REQUIREMENT >>
Reproduce all lines of the listing below in which the word "represent" occurs.

EXTRACTED ENTRIES >>
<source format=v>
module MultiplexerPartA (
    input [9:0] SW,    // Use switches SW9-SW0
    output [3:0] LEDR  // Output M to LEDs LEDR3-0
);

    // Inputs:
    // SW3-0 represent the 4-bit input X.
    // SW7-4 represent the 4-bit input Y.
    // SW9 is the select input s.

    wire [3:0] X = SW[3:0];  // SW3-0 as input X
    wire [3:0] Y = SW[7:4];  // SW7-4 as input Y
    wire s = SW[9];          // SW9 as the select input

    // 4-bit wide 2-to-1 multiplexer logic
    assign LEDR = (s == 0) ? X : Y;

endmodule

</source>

---

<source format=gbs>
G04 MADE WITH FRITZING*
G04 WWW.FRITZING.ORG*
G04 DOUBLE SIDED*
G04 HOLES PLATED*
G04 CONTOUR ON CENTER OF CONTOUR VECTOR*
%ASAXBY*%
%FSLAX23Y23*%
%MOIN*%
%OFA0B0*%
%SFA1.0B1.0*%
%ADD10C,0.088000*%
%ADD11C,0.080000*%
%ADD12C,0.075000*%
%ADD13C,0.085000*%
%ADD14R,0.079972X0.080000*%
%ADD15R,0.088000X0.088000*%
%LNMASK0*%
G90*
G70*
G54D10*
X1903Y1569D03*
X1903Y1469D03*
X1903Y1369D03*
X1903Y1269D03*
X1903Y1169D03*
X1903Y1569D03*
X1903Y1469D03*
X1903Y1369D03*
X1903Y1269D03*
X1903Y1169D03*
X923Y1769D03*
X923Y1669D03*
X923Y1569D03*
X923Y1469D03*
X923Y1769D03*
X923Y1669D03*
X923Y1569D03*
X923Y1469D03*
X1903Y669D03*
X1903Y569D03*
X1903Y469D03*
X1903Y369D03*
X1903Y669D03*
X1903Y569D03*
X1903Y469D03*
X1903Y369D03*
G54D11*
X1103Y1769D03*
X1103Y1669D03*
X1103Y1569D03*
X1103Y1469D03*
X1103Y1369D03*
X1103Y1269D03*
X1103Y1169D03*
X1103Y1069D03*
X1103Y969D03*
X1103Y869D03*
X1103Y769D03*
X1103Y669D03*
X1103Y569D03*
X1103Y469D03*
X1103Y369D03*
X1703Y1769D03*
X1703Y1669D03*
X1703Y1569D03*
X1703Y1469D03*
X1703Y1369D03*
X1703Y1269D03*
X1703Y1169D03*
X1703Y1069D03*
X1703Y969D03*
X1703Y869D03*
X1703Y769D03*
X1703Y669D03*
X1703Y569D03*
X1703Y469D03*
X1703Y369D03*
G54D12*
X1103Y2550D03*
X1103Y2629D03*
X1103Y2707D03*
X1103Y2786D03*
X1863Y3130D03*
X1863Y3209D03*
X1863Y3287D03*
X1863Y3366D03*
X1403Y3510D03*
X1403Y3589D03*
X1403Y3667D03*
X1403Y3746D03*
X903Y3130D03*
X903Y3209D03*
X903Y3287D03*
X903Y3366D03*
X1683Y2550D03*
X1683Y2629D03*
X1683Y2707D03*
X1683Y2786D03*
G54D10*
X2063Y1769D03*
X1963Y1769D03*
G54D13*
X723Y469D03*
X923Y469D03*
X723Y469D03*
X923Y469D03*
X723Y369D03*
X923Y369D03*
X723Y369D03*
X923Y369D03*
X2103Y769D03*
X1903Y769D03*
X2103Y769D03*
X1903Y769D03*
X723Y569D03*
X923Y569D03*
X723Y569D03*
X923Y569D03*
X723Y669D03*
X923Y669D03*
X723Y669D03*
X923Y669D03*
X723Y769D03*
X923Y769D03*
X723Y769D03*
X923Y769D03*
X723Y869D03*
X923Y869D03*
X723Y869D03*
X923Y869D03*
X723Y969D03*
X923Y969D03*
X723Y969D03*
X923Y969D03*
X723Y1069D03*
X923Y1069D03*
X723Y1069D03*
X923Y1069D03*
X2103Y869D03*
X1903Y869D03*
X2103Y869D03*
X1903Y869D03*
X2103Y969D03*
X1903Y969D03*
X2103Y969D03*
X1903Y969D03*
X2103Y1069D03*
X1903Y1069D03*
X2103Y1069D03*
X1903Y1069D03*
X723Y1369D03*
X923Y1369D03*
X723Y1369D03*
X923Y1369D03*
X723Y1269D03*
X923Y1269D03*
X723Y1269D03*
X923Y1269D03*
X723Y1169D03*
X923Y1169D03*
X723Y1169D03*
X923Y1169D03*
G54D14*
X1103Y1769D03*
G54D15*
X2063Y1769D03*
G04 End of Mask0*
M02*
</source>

RESPONSE BOX >>
    // SW3-0 represent the 4-bit input X.
    // SW7-4 represent the 4-bit input Y.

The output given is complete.